I have the same questions about web publications and their support or lack of support. Web Publications tried to be epub without being epub and without really being web because it was too much epub.

What would people see as a compromise?

[[Comment on Tweet 8]]

While I agree that specifications like epub should go through the full W3C specification cycle we should also understand the importance (or lack thereof) of ratification as a W3C recommendation and what the consequences are of such adoption.

Considering the different levels of support among readers I think it would be hard to spec the different levels of conformance in a way that makes sense to both reader implementors and content publishers. I don't know if W3C recommendations have optional sections beyond the wording of RFC 2119 and how enforceable the SHOULD and SHOULD NOT sections of a specification are when they describe processes and not algorithms.

[[Comment on Tweet 9]]

If the community does those things incredibly well then what's the danger in bringing outside experts to validate the work the community has done? I would love to see more of what are the perceived problems with backward compatibility and whether it's worth to keep that compatibility moving forward.

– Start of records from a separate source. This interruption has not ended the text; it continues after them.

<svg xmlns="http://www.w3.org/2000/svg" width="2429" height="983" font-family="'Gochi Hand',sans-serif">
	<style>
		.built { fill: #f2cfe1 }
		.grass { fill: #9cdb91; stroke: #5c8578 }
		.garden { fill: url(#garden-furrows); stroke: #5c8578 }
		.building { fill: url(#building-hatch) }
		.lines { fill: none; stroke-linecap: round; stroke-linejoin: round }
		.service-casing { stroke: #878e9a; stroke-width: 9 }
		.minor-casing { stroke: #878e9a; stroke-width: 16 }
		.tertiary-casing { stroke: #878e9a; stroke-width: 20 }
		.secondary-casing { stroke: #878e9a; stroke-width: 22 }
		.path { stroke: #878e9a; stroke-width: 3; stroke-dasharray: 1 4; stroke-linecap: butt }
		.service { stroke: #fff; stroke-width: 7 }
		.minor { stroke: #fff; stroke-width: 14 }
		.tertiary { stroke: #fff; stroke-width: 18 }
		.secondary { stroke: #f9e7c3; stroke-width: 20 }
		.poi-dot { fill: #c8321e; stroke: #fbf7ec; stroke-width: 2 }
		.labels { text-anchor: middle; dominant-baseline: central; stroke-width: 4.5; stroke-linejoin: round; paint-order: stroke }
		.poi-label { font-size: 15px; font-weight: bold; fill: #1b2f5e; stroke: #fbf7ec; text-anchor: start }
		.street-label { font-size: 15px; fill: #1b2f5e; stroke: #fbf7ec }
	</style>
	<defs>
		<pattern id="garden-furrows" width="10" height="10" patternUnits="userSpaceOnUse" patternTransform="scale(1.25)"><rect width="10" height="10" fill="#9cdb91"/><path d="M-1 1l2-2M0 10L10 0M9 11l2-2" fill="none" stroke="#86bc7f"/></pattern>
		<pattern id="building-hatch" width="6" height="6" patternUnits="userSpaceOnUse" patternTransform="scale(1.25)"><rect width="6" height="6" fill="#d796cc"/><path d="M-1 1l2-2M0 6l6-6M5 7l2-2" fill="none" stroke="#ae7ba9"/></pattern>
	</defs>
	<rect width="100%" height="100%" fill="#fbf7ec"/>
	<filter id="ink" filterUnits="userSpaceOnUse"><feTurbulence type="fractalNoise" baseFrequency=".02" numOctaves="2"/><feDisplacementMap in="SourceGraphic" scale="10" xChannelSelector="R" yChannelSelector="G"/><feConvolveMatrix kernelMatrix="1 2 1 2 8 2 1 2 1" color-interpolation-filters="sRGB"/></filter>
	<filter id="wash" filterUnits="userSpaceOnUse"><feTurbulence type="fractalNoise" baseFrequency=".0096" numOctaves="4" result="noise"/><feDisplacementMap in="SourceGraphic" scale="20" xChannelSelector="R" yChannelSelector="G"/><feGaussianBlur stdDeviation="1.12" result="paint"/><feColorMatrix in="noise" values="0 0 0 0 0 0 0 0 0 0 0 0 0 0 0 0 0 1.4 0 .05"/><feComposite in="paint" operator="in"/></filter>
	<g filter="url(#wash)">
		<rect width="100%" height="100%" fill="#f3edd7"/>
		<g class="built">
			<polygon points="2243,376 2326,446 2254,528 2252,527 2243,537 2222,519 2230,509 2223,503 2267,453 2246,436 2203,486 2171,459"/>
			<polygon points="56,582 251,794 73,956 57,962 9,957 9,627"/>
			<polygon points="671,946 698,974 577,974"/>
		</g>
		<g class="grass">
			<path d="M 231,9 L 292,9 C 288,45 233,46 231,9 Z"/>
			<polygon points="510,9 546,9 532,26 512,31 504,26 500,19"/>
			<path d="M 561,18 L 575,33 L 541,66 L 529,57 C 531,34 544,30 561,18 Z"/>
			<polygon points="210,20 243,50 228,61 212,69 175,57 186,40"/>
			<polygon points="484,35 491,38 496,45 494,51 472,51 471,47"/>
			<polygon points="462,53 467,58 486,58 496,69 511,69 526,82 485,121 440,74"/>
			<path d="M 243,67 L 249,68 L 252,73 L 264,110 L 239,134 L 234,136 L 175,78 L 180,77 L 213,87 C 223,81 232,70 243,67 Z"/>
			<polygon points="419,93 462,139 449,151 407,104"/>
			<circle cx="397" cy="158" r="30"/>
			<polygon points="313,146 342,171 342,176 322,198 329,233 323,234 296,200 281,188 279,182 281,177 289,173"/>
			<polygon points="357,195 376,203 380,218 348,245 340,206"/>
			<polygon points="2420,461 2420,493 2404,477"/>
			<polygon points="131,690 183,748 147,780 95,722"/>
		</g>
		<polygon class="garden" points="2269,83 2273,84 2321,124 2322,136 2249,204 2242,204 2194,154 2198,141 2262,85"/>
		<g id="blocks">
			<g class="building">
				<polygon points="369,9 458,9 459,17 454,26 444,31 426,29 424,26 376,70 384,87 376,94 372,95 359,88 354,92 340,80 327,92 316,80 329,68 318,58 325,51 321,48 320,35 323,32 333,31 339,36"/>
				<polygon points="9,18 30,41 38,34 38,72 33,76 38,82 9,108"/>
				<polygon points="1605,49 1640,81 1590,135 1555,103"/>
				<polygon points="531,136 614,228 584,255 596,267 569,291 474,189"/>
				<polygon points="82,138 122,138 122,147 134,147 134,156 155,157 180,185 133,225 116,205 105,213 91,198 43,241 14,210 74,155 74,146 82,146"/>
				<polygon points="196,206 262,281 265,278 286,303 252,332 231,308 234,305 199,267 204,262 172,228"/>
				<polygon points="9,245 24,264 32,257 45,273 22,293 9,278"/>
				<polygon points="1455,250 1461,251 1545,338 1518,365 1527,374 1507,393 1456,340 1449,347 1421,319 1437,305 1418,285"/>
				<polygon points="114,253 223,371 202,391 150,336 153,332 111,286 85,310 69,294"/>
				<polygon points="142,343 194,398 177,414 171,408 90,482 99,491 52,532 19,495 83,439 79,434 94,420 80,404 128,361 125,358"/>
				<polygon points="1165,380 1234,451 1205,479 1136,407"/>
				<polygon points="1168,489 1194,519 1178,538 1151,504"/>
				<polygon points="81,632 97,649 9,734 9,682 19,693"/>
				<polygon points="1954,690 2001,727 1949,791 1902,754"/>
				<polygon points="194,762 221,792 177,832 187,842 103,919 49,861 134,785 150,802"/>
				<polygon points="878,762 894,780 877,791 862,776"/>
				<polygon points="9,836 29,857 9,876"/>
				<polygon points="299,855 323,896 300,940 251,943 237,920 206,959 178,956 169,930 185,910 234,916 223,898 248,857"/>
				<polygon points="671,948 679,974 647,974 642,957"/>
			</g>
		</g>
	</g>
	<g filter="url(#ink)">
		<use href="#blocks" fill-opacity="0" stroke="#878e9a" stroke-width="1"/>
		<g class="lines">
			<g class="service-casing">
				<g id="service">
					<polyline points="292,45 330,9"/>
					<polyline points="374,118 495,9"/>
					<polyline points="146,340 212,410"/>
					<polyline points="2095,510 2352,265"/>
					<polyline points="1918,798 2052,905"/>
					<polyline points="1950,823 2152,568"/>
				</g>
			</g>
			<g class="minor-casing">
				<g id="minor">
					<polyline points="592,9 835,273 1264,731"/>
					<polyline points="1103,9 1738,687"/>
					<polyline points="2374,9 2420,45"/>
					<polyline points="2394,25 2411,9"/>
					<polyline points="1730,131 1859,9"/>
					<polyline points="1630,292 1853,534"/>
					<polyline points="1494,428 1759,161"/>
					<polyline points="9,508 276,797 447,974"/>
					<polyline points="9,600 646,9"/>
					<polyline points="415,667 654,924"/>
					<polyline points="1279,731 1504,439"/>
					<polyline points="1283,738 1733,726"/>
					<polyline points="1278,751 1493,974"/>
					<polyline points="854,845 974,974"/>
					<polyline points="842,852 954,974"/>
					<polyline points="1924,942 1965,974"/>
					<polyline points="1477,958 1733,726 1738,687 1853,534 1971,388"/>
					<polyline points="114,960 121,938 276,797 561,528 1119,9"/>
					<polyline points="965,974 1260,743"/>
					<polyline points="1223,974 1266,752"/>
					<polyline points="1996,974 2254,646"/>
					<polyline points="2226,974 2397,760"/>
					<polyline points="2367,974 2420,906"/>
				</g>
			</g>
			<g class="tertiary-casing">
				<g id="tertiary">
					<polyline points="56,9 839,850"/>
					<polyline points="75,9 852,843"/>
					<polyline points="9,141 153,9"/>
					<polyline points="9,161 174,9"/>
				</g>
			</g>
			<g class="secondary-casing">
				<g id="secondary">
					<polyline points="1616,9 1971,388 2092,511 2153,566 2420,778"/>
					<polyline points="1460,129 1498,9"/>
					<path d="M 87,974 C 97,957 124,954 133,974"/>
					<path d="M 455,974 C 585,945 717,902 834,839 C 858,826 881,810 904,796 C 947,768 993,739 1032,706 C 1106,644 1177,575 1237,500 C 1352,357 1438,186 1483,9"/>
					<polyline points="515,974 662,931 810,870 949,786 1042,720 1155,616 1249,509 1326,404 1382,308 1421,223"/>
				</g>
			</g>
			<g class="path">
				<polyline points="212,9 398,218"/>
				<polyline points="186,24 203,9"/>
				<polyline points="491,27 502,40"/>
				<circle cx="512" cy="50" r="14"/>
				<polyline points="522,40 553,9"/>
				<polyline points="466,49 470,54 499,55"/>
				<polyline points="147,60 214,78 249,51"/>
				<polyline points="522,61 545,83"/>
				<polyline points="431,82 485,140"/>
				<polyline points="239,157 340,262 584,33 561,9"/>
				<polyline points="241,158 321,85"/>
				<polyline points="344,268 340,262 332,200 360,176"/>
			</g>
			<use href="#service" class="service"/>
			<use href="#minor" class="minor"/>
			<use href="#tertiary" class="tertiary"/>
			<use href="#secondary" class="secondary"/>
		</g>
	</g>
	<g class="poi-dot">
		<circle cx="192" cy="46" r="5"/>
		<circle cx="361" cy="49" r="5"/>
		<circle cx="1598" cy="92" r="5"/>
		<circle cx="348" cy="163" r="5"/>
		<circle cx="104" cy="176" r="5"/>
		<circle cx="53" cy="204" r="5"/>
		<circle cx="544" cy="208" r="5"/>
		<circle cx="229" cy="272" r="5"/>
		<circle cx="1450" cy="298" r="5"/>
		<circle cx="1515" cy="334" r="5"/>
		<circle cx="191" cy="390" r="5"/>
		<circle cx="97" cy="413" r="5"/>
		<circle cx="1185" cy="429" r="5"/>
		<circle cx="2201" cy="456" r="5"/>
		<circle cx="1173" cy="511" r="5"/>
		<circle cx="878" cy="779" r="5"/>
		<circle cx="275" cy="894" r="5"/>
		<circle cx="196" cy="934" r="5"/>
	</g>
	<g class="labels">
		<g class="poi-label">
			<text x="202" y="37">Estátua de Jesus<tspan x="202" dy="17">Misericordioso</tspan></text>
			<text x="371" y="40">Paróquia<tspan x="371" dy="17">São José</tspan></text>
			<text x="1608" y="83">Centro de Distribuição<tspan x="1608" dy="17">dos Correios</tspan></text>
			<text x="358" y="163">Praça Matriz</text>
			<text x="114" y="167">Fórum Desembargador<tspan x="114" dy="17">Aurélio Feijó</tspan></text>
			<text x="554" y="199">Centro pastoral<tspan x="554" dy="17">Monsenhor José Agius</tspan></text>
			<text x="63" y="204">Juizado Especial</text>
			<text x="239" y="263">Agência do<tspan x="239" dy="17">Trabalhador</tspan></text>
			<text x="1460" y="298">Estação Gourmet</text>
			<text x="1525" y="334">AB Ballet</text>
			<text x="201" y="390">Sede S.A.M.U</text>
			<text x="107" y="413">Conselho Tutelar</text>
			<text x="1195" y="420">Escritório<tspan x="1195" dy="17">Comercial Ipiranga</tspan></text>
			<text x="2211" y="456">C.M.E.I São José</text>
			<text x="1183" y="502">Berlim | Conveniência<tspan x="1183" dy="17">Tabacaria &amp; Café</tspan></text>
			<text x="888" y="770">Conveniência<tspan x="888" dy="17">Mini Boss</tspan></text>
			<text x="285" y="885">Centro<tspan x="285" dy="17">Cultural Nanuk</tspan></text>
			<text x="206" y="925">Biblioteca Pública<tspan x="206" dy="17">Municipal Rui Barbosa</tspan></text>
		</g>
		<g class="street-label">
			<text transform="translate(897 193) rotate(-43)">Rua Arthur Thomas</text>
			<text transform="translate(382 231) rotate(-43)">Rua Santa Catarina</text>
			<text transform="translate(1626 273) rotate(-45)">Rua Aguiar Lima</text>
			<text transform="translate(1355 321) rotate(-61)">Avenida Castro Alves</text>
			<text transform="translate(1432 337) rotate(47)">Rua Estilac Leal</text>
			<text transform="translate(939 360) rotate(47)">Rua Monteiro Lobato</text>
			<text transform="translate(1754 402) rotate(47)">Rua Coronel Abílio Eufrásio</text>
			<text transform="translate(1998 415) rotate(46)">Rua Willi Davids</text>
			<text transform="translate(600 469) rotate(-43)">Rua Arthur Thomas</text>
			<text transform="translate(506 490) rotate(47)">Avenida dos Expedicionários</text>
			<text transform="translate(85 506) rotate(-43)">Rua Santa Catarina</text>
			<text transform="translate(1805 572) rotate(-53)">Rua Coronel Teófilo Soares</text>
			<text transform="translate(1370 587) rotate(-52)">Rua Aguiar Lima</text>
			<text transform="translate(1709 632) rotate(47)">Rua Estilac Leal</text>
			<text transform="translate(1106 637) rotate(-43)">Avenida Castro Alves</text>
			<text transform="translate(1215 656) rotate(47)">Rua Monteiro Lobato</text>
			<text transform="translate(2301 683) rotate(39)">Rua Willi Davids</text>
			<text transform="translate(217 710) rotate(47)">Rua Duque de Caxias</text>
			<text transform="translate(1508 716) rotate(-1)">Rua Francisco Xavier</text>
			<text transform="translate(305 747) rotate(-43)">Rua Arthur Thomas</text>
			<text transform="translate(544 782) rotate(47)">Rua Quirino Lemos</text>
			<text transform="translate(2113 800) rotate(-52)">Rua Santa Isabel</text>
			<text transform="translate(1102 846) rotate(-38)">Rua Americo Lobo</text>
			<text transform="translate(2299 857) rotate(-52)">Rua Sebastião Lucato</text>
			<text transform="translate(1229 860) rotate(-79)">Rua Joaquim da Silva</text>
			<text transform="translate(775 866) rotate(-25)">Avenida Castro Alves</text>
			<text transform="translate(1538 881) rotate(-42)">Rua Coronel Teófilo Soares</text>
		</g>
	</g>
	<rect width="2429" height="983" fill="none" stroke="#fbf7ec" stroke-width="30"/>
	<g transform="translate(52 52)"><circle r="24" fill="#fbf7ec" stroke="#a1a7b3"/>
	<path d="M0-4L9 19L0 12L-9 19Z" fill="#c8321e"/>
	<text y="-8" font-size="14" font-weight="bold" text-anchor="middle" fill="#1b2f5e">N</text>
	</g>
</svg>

I understand the need to keep backward compatibility but epub already broke that promise when they moved from epub2 to epub3. Sure, you can read an epub2 book in an iPad but, as far as I understand it, that's the extent of compatibility.

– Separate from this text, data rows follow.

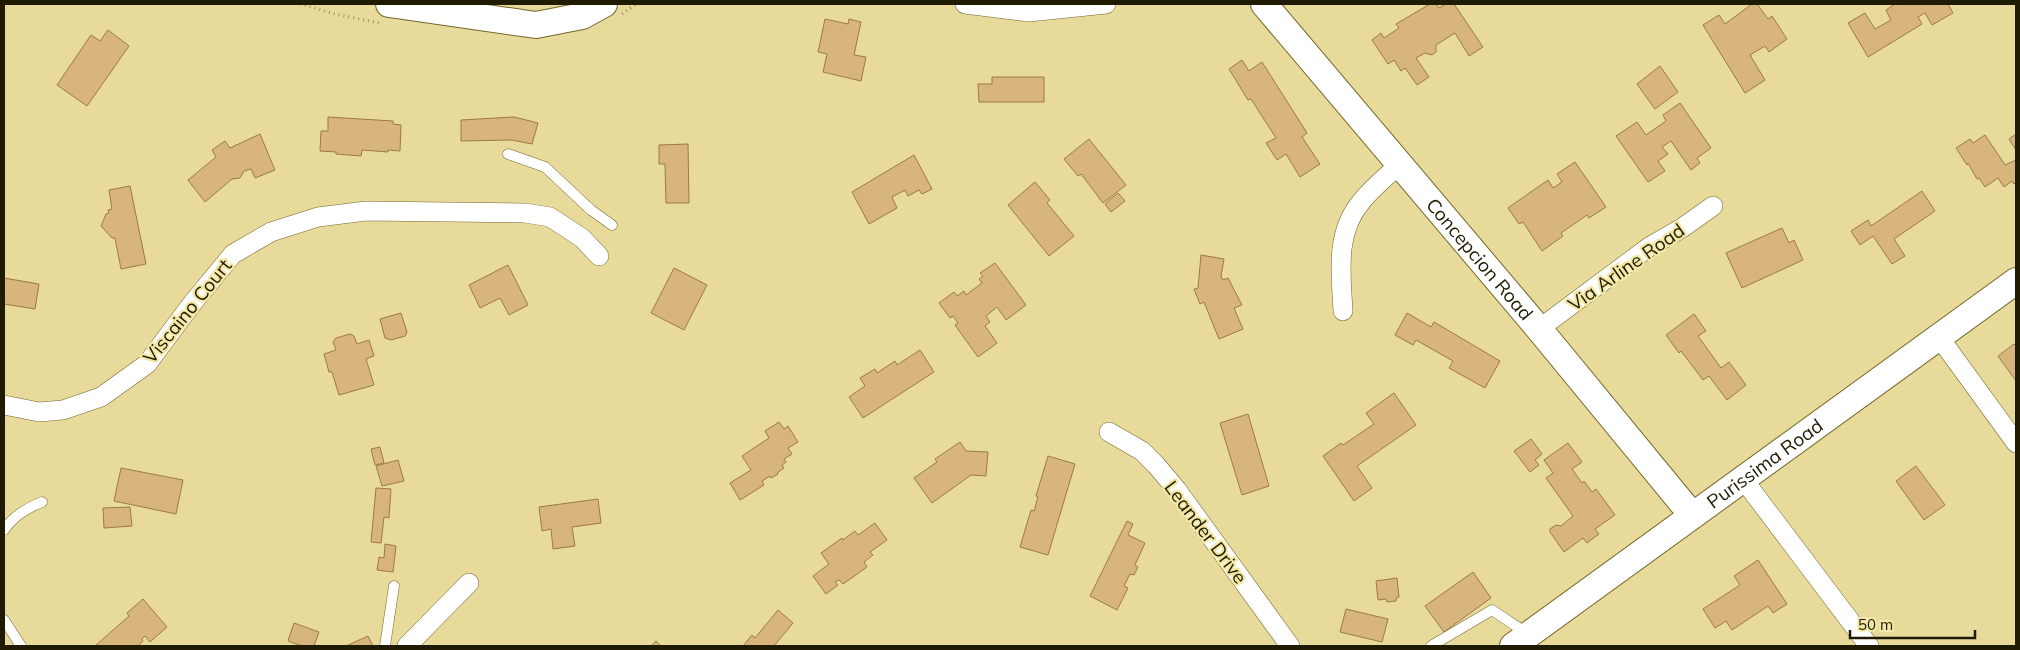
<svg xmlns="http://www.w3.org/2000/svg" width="2020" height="650" viewBox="0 0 2020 650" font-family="Mulish,sans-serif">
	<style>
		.building { fill: #d8b57d; stroke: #9b7a43 }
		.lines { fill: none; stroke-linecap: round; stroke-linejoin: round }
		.lane-casing { stroke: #736729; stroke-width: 11 }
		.street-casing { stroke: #736729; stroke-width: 20 }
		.secondary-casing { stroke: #736729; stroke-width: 28 }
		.path { stroke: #9c9261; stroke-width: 3; stroke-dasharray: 1 4; stroke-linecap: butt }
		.lane { stroke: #fff; stroke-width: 10 }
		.street { stroke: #fff; stroke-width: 19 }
		.secondary { stroke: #fff; stroke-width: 26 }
		.labels { text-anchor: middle; stroke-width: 4.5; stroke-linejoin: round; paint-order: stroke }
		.street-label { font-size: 19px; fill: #1f1a02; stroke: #f4e8a7 }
	</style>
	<rect width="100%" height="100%" fill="#e7da9a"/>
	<!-- building -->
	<path class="building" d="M1430,4H1436L1439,8L1446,4H1454L1483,47L1469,56L1455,33L1436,45V52L1432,55L1425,53L1416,58L1429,77L1417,85L1405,68L1401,71L1394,60L1388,64L1372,40L1381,33L1384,38L1399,28L1396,24Z
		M1752,4H1757L1768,19L1772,16L1787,39L1769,52L1765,46L1750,55L1765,80L1745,93L1703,25L1719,15L1725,24Z
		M1895,4H1948L1953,13L1932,25L1925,13L1918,17L1922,24L1868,57L1848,23L1865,13L1875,29L1891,20L1886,10Z
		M825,19L848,24L849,19L861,22L854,55L866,57L861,81L823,72L827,54L818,52Z
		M108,30L129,46L87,106L57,85L91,35L100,41Z
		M1242,60L1249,71L1262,62L1307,133L1302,137L1320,164L1300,177L1286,154L1277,160L1266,143L1276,138L1251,99L1248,100L1229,69Z
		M1660,66L1678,92L1655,109L1637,84Z
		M992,77H1044V102H979L978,84H992Z
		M1680,103L1711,148L1697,158L1700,163L1691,170L1671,141L1662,147L1668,154L1658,161L1665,171L1648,182L1616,136L1637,122L1646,135L1666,121L1663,115Z
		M328,117L393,121V124L401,125L400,151L388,150V152L362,150L361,156L336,154V152L320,151L321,131H328Z
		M514,117L538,123L532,144L512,140L461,141V120Z
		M260,134L275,170L255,178L251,169L244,171L240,178L232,179L205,202L188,180L216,157L212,150L225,141L230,148Z
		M2016,134V150L2009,139Z
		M1985,135L2005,165L2016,160V182L2014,184L2012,181L2004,187L1998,178L1985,187L1979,178L1977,179L1968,163L1967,165L1956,148L1970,139L1973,143Z
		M1089,139L1126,185L1103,203L1081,174L1078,176L1064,159Z
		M688,144L689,203H666L665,164H659V145Z
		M914,155L932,189L922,194L919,190L908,196L905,190L892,197L897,208L869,224L852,192Z
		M1575,162L1606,207L1589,218L1587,215L1561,233L1563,236L1542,251L1523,222L1519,224L1508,208L1548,180L1553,188L1562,182L1557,174Z
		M1035,182L1050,200L1047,203L1074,236L1049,256L1008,205Z
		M130,186L146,264L121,269L115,238H112L101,226L106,214L109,213L108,210L112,209L109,190Z
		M1922,191L1935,211L1894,239L1905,256L1892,264L1873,236L1860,245L1851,231L1868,220L1871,226Z
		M1118,193L1125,201L1111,212L1105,204Z
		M1782,228L1789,243L1794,240L1803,260L1742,288L1726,253Z
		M1201,255L1224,259L1221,276L1223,280L1228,278L1242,305L1234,308L1243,329L1219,339L1204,302L1200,304L1194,289L1198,288Z
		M995,263L1026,305L1006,320L997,307L986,316L990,322L985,326L997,343L978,357L955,325L958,323L953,316L950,318L939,303L954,292L957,296L964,291L966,295L982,283L979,279L983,276L980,273Z
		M508,265L528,305L509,315L500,298L480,308L469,285Z
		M674,268L707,285L684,330L651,313Z
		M4,278L39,284L35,309L4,304Z
		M401,313L407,332L405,336L391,340L385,338L380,319Z
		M1407,313L1431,327L1434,322L1500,361L1485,388L1449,368L1453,361L1416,340L1413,345L1395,335Z
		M1694,314L1706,331L1698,336L1721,368L1729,362L1746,385L1727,400L1709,376L1703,380L1681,351L1679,353L1666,335Z
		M350,334L354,336L357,344L369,340L374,356L366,359L374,385L339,395L332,372H329L324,354L336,350L333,342L336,338Z
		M2014,344L2016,346V381L1998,356Z
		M920,350L934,372L863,418L849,397L865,386L860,378L875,369L877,373L895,361L897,365Z
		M1394,393L1416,425L1357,466L1372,488L1354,501L1323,456L1341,443L1343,445L1374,424L1366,413Z
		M1248,414L1269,486L1242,495L1220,423Z
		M779,422L784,429L788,426L798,442L788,448L792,454L784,459L786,462L782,465L784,468L777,473L778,474L771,478L770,476L762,481L764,485L740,500L730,483L751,470L742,456L769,438L765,431Z
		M1531,439L1542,454L1535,460L1539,465L1530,472L1514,451Z
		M960,442L966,451L988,452L986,476L971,475L932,503L914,478L937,462L935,459Z
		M1568,443L1582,462L1572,469L1582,483L1584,481L1592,492L1596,489L1615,515L1595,529L1599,534L1587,543L1583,538L1564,552L1550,532V529L1556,525L1561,526L1573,516L1546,478L1553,473L1544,460Z
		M380,447L384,463L375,465L371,449Z
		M1048,456L1075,464L1048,555L1020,547L1031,510L1034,511L1038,497L1036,496Z
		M398,460L404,481L382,486L376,466Z
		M1916,466L1945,505L1924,520L1896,481Z
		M121,468L183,480L176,514L114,501Z
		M376,488L391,489L389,518L384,517L381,543L371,542Z
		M598,499L601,523L572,527L575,546L553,549L551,529L542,531L539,507Z
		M130,507L132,526L104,528L103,508Z
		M1127,521L1133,524L1128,535L1145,543L1135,565L1138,567L1134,575L1130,574L1124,586L1128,588L1117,610L1090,596Z
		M875,523L887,540L870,552L873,555L864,562L867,567L843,584L839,580L835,582L838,585L826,594L813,576L829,564L821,553L842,538L843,540L855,531L858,535Z
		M385,544L396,546L393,572L377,570L379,557L384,558Z
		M1758,560L1787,604L1773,613L1768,606L1732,630L1726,621L1715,628L1703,609L1740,585L1734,576Z
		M1473,572L1491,598L1444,632L1425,606Z
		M1397,578L1399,597L1396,598V601L1387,602L1386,599L1378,600L1376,581Z
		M143,599L167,627L150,642L145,636L142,639L143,641L138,646H95L129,616L127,613Z
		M1346,609L1388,619L1382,642L1340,632Z
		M778,610L793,623L774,646H743L752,635L755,638Z
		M294,623L319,632L314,646H302L288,641Z
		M368,636L373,646H346Z
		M656,641L661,646H651Z"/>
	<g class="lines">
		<defs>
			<path id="lane" d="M508,154L545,167L591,210L612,225
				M4,530C13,516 27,508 42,502
				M4,620L21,646
				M385,646L394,586
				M1431,646L1492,610L1528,634"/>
			<path id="street" d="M965,4L1029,12L1106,4
				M1343,311C1341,273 1335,233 1361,202C1372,188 1387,176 1400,164
				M1539,329L1649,247L1682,228L1713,206
				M1939,337L2016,443
				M4,405L39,412L63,410L101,397L147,364L191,305L233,254L271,232L318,217L366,211L525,213L550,217L582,238L599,256
				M1109,432L1142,451L1156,465L1177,490L1290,646
				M1743,479L1869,646
				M407,646L469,583"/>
			<g id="secondary">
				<path d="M389,4L536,25L582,16L604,4"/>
				<path id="s1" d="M1264,4L1539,329L1692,515"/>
				<path id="s2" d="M1513,646L2016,281"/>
			</g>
		</defs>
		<!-- lane casing -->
		<use href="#lane" class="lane-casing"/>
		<!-- street casing -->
		<use href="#street" class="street-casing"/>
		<!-- secondary casing -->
		<use href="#secondary" class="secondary-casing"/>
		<!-- path -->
		<path class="path" d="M300,4L335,14L379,23
			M622,14L636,4"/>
		<!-- lane -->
		<use href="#lane" class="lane"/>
		<!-- street -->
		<use href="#street" class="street"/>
		<!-- secondary -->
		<use href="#secondary" class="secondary"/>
	</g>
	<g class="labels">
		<!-- street labels -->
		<g class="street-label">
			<text dy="7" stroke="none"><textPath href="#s1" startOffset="334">Concepcion Road</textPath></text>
			<text transform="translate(1626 267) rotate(-35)" y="7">Via Arline Road</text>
			<text transform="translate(187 311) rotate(-51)" y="7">Viscaino Court</text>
			<text dy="7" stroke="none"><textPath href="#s2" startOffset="311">Purissima Road</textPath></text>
			<text transform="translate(1206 532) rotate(53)" y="7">Leander Drive</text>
		</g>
	</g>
	<!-- border -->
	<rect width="2020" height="650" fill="none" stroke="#1f1a02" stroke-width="10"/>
	<!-- scale -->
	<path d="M1850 630v8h125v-8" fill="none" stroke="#1f1a02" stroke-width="2.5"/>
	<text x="1858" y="630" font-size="15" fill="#1f1a02" stroke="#f4e8a7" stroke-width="4" paint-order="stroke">50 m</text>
</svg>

I want the full compatibility of the web where my current Chrome can do 99% of the things I coded on a web page in 1995.

[[Comment on Tweet 10]]

Does the epub community overall know how to give this type of feedback? Would they? Would the feedback mean the same to all members of the community given that epub readers range from e-ink readers to iBoooks and everything in between?

I think this is a deeper question. Who is the epub community and what are members expecting to get out of it?

[[Comment on Tweet 11]]

Opening the epub spec is one side of the coin. How to bring other people fully into the epub fold is the other.

I don't think that epub, as it exists now, is a good host to the basic tools of the web and the work that takes to make sure an engine works across readers is staggering in its insanity (I respect Jimmy Panoz and the work he's done... I could have never done it)

The necessity for the compatibility work is just like browsers were in the late 1990s to early 2000s. Either proprietary tools, tags, and APIs or only partially implemented standards with little or no accountability for spec compliance.

So, to me, again it boils down to the container. Is the epub file the best delivery mechanism or can we leverage the larger web ecosystem to deliver content that matches both design views and readers' needs?

[[Comment on Tweet 12]]

What would it take to fix the things that drive us mad and could we do it while keeping backward compatibility? If we have to choose one or the other which one wins? why?

Yes, TAG would give awesome feedback on how to integrate into the web platform, assuming that it's what the community wants.

My concern in this area are:

  • The level of technical expertise and commitment to the extended feedback loop
  • How ready are we to implement TAG architectural recommendations when/if they conflict with "the way we did things" before we became part of this large organization?